TASK:
According to the cyclist profile, at which event was Jan-Willem van Schip disqualified from the men's Madison final?

DOCUMENT SEGMENT:
## begin
Personal information
- Born: 20 August 1994 (age 32) Schalkwijk, Netherlands
- Height: 1.94 m (6 ft 4 in)
- Weight: 84 kg (185 lb)

Team information
- Current team: Azerion / Villa Valkenburg
- Disciplines: Road; Track;
- Role: Rider

Amateur team
- 2013: Jan van Arckel

Professional teams
- 2014: Koga Cycling Team
- 2015: Baby-Dump Cyclingteam
- 2016–2017: Cyclingteam Join-S–De Rijke
- 2018–2019: Roompot–Nederlandse Loterij
- 2020–2022: BEAT Cycling Club
- 2023–: ABLOC CT

Major wins
- Track World Championships Madison (2023) Points race (2019)

Medal record
Men's track cycling
Representing the Netherlands
World Championships
| Gold medal – first place | 2019 Pruszków | Points race |
| Gold medal – first place | 2023 Glasgow | Madison |
| Silver medal – second place | 2018 Apeldoorn | Points race |
| Silver medal – second place | 2018 Apeldoorn | Omnium |
| Silver medal – second place | 2020 Berlin | Omnium |
European Games
| Gold medal – first place | 2019 Minsk | Omnium |
| Silver medal – second place | 2019 Minsk | Points race |
| Silver medal – second place | 2019 Minsk | Madison |
European Championships
| Gold medal – first place | 2021 Grenchen | Madison |
| Silver medal – second place | 2019 Apeldoorn | Points race |
| Silver medal – second place | 2019 Apeldoorn | Madison |

= Jan-Willem van Schip =

Dutch cyclist (born 1994)

Jan-Willem van Schip (born 20 August 1994) is a Dutch professional road and track cyclist, who currently rides for UCI Continental team . He was disqualified from the men's Madison final at the 2024 Summer Olympics after headbutting his Team GB rival Ollie Wood and knocking him off his bike.

On the road he has been disqualified several times for using equipment (handlebars, seatpost) that UCI has declared illegal.
## end
COLLECTED DATA:
## begin
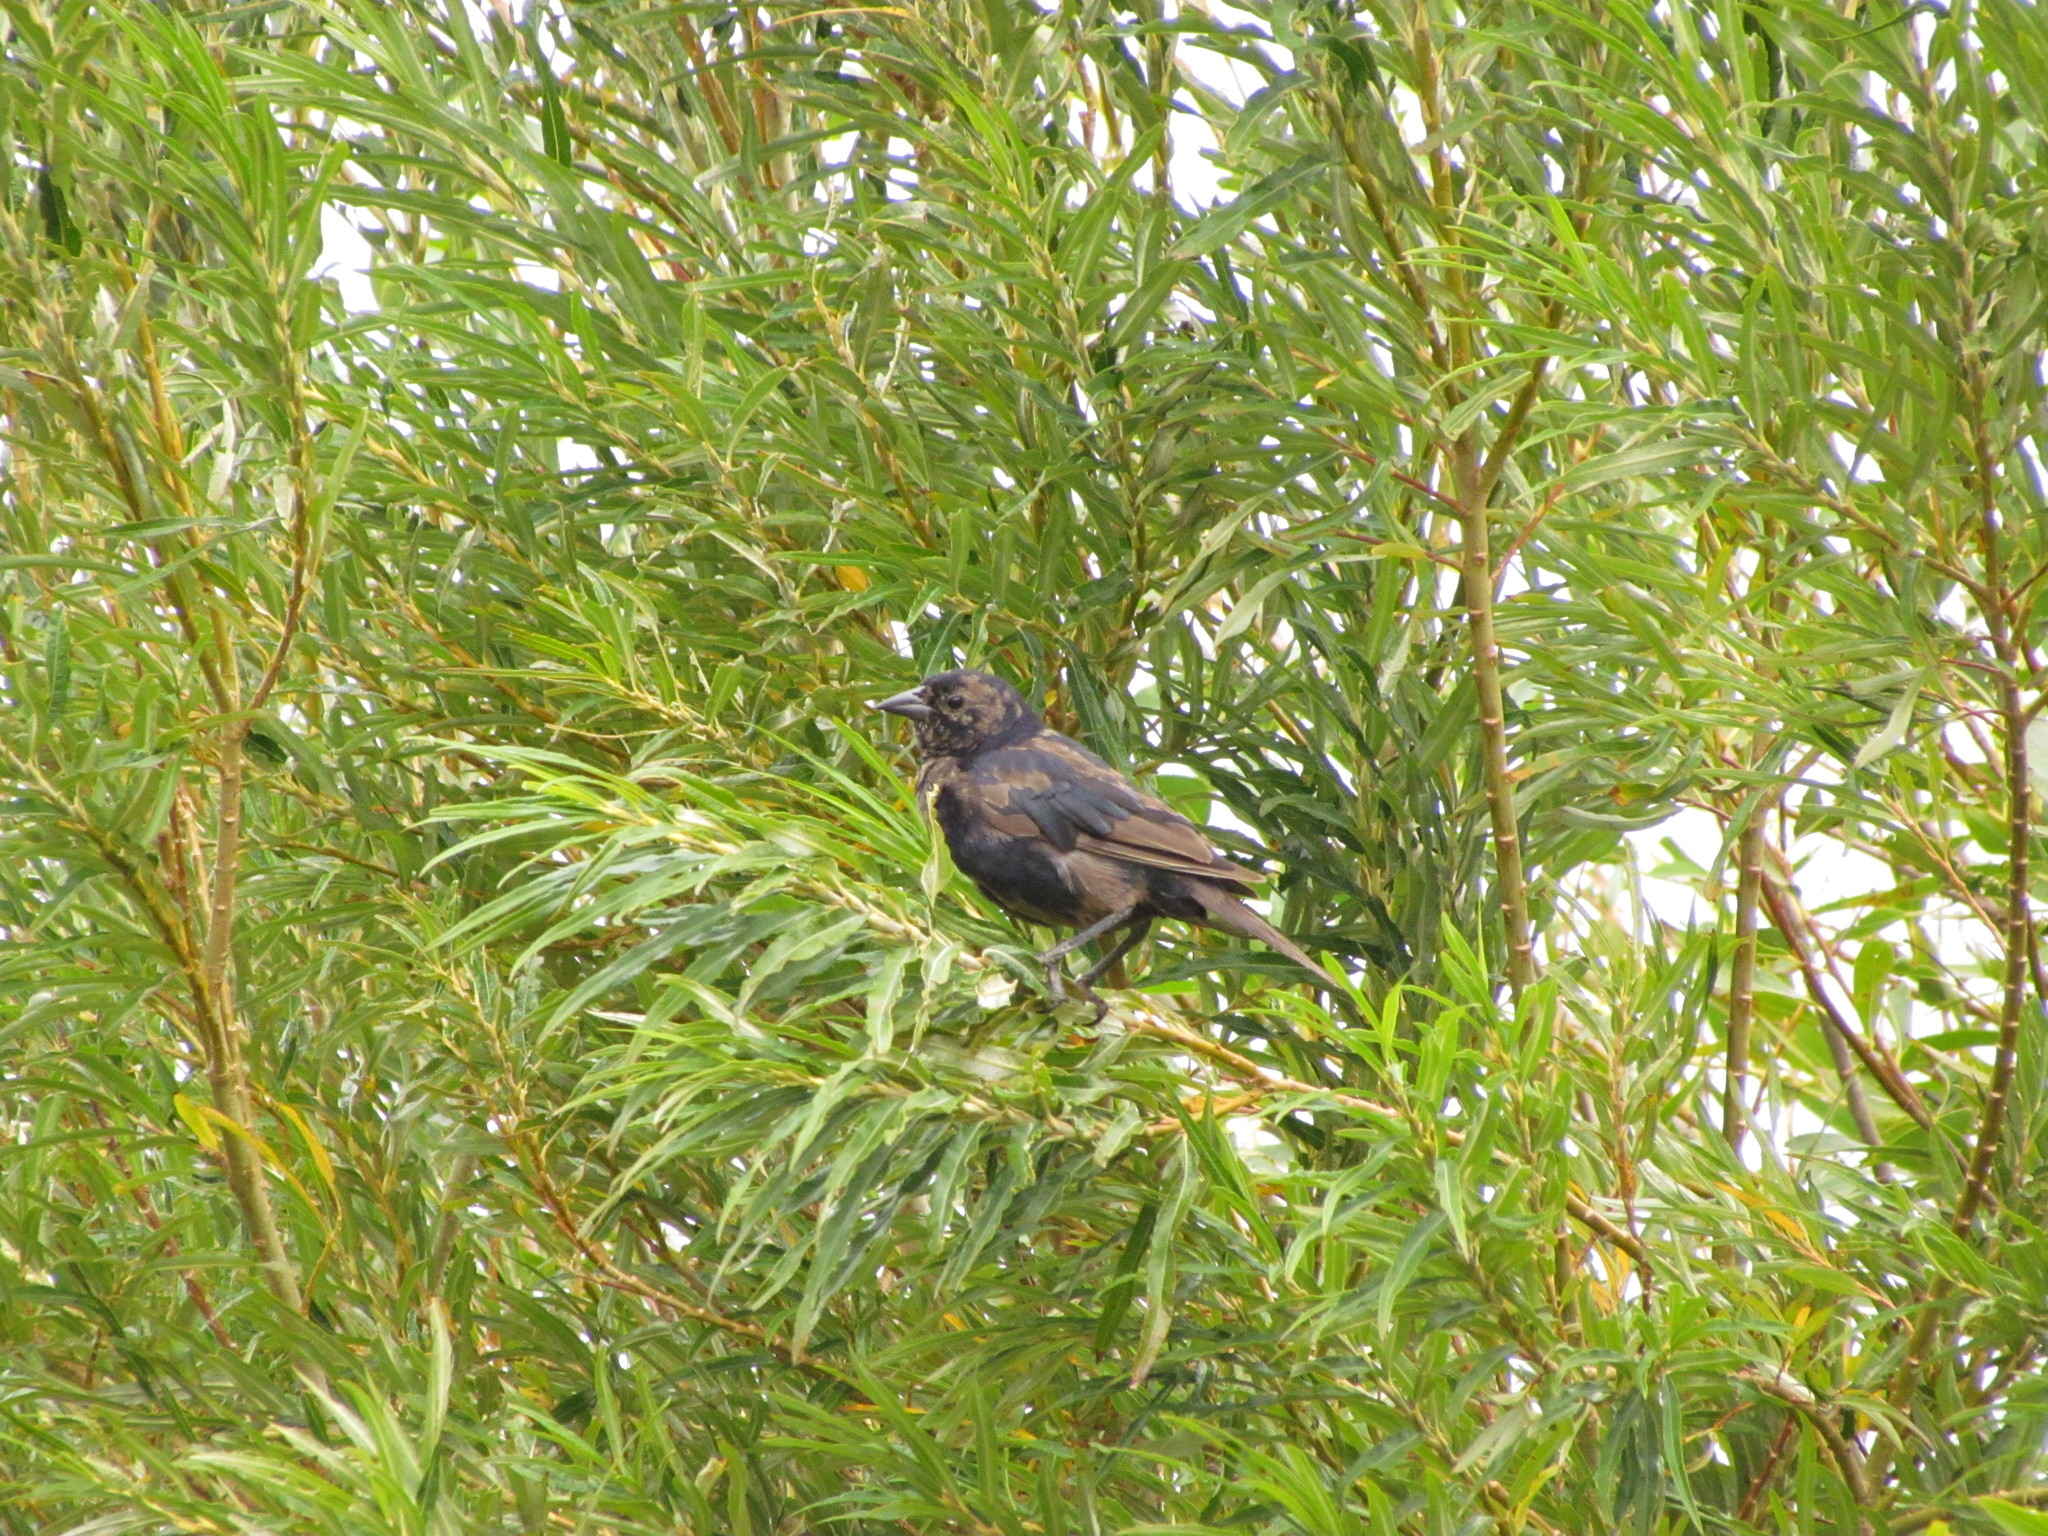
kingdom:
## end
TASK RESPONSE:
The 2024 Summer Olympics.